Saturday, June 6, 2015

Pavel's Blog: Finding The Median In Large Sets Of Numbers Split Across 1000 Servers



Pavel's Blog: Finding The Median In Large Sets Of Numbers Split Across 1000 Servers
How would you find the median across a thousand servers with a billion of numbers each?

This is a question that involves lots of discussion because it may be quite vague and may require taking some assumptions. Obviously we can't do any kind of in-memory sorting because we don't have enough memory. We may possibly fit one set at a time, which would be under 1 GB of memory.

The first obvious solution is an external merge sort and then a look up of the n/2 element (or the average of n/2 and n/2 + 1 on even n's). This solution would be n log n, but you may look for an O (n) solution, which someone may find impossible, since you need a sorted set to determine the median that involves element comparison which leads to the n log n complexity.
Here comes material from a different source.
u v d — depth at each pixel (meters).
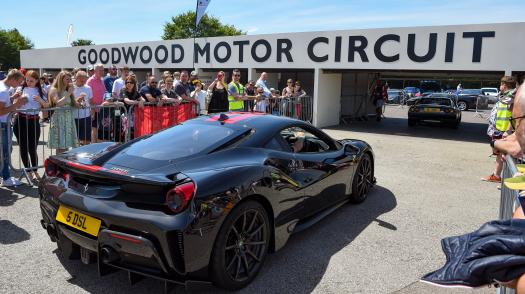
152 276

But, who says we need sort by comparison.. ?

Another solution comes from our observation that we need to find the n/2 element in a sorted array, which can be generalized to the order statistics algorithm of finding the kth smallest number in an unsorted array. 

This algorithm is also called quick select or the selection algorithm. I talked about an implementation of this algorithm in this article. The problem is that this is an in-memory algorithm and we would not have enough memory to maintain all the sets. 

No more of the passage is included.